### Text block

Supplementary Figure 1 Dnmt3afl/flLyz2-Cre mice have no abnormal differentiation of macrophages.

(a) Immunoblot analysis of Dnmt3a expression in mouse peritoneal macrophages from Dnmt3afl/flLyz2-cre and Dnmt3afl/fl mice stimulated with LPS for the indicated time. (b) Cell counts of peritoneal macrophages in Dnmt3afl/flLyz2-cre and Dnmt3afl/fl mice. (c and d) FACS analysis of F4/80, CD11b expression in Dnmt3afl/flLyz2-cre and Dnmt3afl/fl peritoneal macrophages. Data are representative of three independent experiments with similar results (a,c,d) or are from three independent experiments (b; means ± s.e.m.).

Supplementary Figure 2 Knockdown of Dnmt3a impairs TBK1-dependent production of type I interferons.

(a) Q-PCR analysis of Dnmt3a mRNA expression in peritoneal macrophages 48hr after transfection with Dnmt3a siRNA. (b) Immunoblot analysis of Dnmt3a expression in peritoneal macrophages treated as in a. (c) Q-PCR analysis of IFN-β, IFN-a, TNF and IL-6 mRNA expression in Dnmt3a-knockdown peritoneal macrophages infected with VSV, SeV, HSV-1 for 8h or analysis of IFN-β, IFN-a, TNF mRNA expression in Dnmt3a-knockdown peritoneal macrophages stimulated with LPS, Poly(I:C), CpG ODN for 2h, or analysis of IL-6 mRNA expression in Dnmt3a-knockdown peritoneal macrophages stimulated with LPS, Poly(I:C), CpG ODN for 4h. (d) ELISA assay of IFN-β, IFN-a, TNF and IL-6 in supernatants of Dnmt3a-knockdown peritoneal macrophages infected with VSV, SeV, HSV-1 for 12h or stimulated with LPS, Poly(I:C), CpG ODN for 8h. (e) Q-PCR analysis of IFN-β, IFN-a mRNA expression in L929 cells stably expressing a shRNA against GFP or STING transfected with a shRNA against Dnmt3a (shDnmt3a) or Control (shCtrl) and 36hr later infected with VSV, SeV, HSV-1 for 8h. * P < 0.01. (two-tailed Student’s t-test). Data are from three independent experiments (a,c,d,e; means ± s.e.m.) or are representative of three independent experiments with similar results (b).

(Structured page parsing data)
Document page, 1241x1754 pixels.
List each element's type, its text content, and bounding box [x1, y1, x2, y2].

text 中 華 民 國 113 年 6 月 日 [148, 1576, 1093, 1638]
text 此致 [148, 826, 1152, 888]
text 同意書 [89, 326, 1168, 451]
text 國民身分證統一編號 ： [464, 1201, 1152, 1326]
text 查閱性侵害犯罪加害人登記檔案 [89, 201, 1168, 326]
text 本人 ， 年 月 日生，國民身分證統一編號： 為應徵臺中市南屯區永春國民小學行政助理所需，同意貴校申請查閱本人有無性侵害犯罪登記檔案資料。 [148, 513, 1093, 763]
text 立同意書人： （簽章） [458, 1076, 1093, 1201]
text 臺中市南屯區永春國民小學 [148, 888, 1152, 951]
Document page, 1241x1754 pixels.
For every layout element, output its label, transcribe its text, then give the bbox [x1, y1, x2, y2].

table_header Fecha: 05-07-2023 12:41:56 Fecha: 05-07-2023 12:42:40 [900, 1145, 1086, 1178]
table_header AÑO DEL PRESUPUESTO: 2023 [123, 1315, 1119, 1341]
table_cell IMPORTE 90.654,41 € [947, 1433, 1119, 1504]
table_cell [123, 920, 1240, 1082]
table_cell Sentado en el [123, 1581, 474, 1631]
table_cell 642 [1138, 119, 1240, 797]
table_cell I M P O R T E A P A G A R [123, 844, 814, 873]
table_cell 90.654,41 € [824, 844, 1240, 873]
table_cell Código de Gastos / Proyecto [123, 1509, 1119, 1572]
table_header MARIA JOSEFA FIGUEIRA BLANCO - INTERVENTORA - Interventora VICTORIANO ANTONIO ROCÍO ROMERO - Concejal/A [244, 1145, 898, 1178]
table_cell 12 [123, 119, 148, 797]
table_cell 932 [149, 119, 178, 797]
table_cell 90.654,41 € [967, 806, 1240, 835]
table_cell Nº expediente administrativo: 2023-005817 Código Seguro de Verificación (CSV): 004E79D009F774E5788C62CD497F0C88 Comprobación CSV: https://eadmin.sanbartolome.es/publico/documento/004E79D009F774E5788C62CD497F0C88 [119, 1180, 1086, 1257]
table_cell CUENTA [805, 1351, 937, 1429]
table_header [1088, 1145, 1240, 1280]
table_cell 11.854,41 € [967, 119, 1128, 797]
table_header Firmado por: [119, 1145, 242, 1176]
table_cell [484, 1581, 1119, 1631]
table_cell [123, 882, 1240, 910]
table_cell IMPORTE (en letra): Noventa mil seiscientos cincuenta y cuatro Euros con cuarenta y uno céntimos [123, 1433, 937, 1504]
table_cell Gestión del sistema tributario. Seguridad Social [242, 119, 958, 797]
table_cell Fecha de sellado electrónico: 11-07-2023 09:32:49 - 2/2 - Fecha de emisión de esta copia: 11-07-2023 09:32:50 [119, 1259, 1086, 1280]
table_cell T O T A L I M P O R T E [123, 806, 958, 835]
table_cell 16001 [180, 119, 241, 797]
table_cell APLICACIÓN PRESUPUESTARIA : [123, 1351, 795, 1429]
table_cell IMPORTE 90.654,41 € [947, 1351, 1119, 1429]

### Assignment A
For each statement, say whether the figure legends support it, answering yes or no and quoting the deciding words: (i) In panel (e) of Supplementary Figure 2, the L929 cells were infected 36hr after transfection. (ii) The data in panel (b) of Supplementary Figure 1 are representative of three independent experiments with similar results. (iii) For the ELISA in Supplementary Figure 2, supernatants were taken after 12h of virus infection.
### Assignment B
According to the figure legends, which cytokines were measured by ELISA in panel (d) of Supplementary Figure 2? List all of them.
The listing is not needed for any of this.

### Problem solution A
(i) Yes: "36hr later infected with VSV, SeV, HSV-1 for 8h"
(ii) No: "or are from three independent experiments (b; means ± s.e.m.)"
(iii) Yes: "infected with VSV, SeV, HSV-1 for 12h"

### Problem solution B
IFN-β, IFN-a, TNF, IL-6